We live in a culture narcotized by TV where drugs are now routinely prescribed to treat every ailment known to man, woman and child. Higher consciousness is no longer a subject of discussion, except winkingly, in air quotes. Literally millions of children are given drugs like Ritalin to make them calm the fuck down after a quick diagnosis of “pain in the ass”. It is for their sake, and the common good, that they are medicated. Some of them no doubt benefit from it. Others, well, there will always be others. We are no longer sitting around singing Kumbaya, my friend.
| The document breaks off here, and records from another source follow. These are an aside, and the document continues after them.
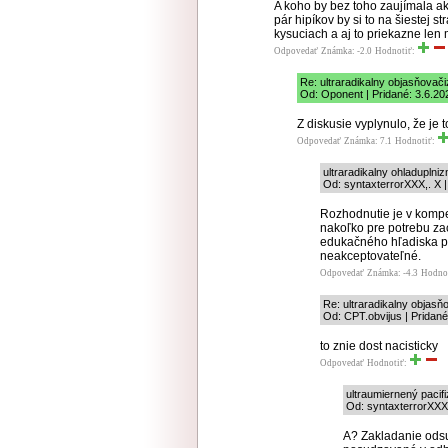
A koho by bez toho zaujímala ak
pár hipíkov by si to na šiestej s
kysuciach a aj to priekazne len
Odpovedať
Známka: -2.0
Hodnotiť:
Re: ultraradikalny objasňovač
Od: Oponent | Pridané: 3.6.20
Z diskusie vyplynulo, že je 
Odpovedať
Známka: 7.1
Hodnotiť:
ultraradikalny ohladuplni
Od: syntaxterrorXXX,. X |
Rozhodnutie je v kompet
nakoľko pre potrebu za
edukačného hľadiska pl
neakceptovateľné.
Odpovedať
Známka: -4.3
Hodno
Re: ultraradikalny objas
Od: CPT.obvijus | Pridané
to znie dost nacisticky
Odpovedať
Hodnotiť:
ultraumiernený pacif
Od: syntaxterrorXXX,
A? Zakladanie odsu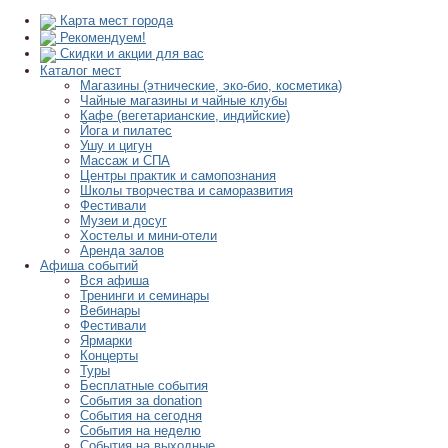
Карта мест города
Рекомендуем!
Скидки и акции для вас
Каталог мест
Магазины (этнические, эко-био, косметика)
Чайные магазины и чайные клубы
Кафе (вегетарианские, индийские)
Йога и пилатес
Ушу и цигун
Массаж и СПА
Центры практик и самопознания
Школы творчества и саморазвития
Фестивали
Музеи и досуг
Хостелы и мини-отели
Аренда залов
Афиша событий
Вся афиша
Тренинги и семинары
Вебинары
Фестивали
Ярмарки
Концерты
Туры
Бесплатные события
События за donation
События на сегодня
События на неделю
События на выходные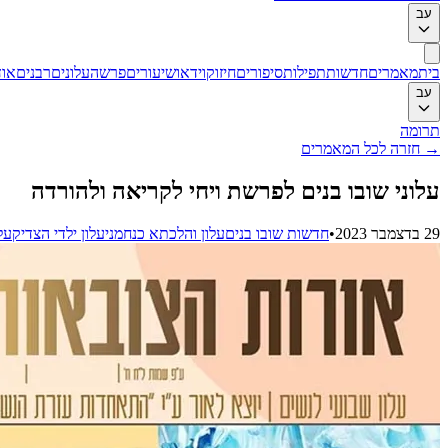
עב
בית
מאמרים
חדשות
תפילות
סיפורים
חיזוק
וידאו
שיעורים
פרשה
עלונים
רבנים
אוד
עב
תרומה
→
חזרה לכל המאמרים
עלוני שובו בנים לפרשת ויחי לקריאה ולהורדה
29 בדצמבר 2023
•
חדשות שובו בנים
עלון והלכתא כנחמני
עלון ילדי הצדיק
על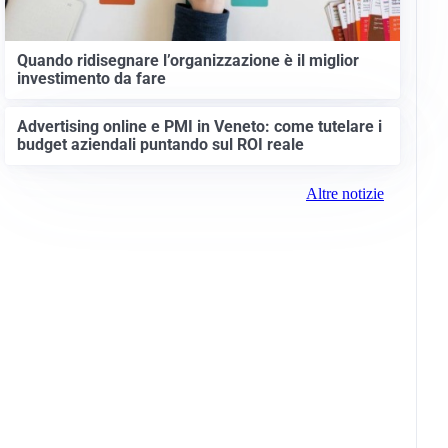
Quando ridisegnare l’organizzazione è il miglior
investimento da fare
Advertising online e PMI in Veneto: come tutelare i
budget aziendali puntando sul ROI reale
Altre notizie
A final note on the bummer, the nature of our minds and our minds on drugs, from an address given by Oliver Wendell Holmes, Sr., physician father of the famous jurist. The quote has been rattling around my mind as I wrote this entry, and I provide it here for the wise to ponder, although, of course, one is equally free to enjoy a childlike laugh over it:
Here is an extended excerpt from the 1870 lecture of Holmes which was published in 1879 [OHMT]:
I once inhaled a pretty full dose of ether, with the determination to put on record, at the earliest moment of regaining consciousness, the thought I should find uppermost in my mind. The mighty music of the triumphal march into nothingness reverberated through my brain, and filled me with a sense of infinite possibilities, which made me an archangel for the moment. The veil of eternity was lifted. The one great truth which underlies all human experience, and is the key to all the mysteries that philosophy has sought in vain to solve, flashed upon me in a sudden revelation. Henceforth all was clear: a few words had lifted my intelligence to the level of the knowledge of the cherubim. As my natural condition returned, I remembered my resolution; and, staggering to my desk, I wrote, in ill-shaped, straggling characters, the all-embracing truth still glimmering in my consciousness. The words were these (children may smile; the wise will ponder): “A strong smell of turpentine prevails throughout.”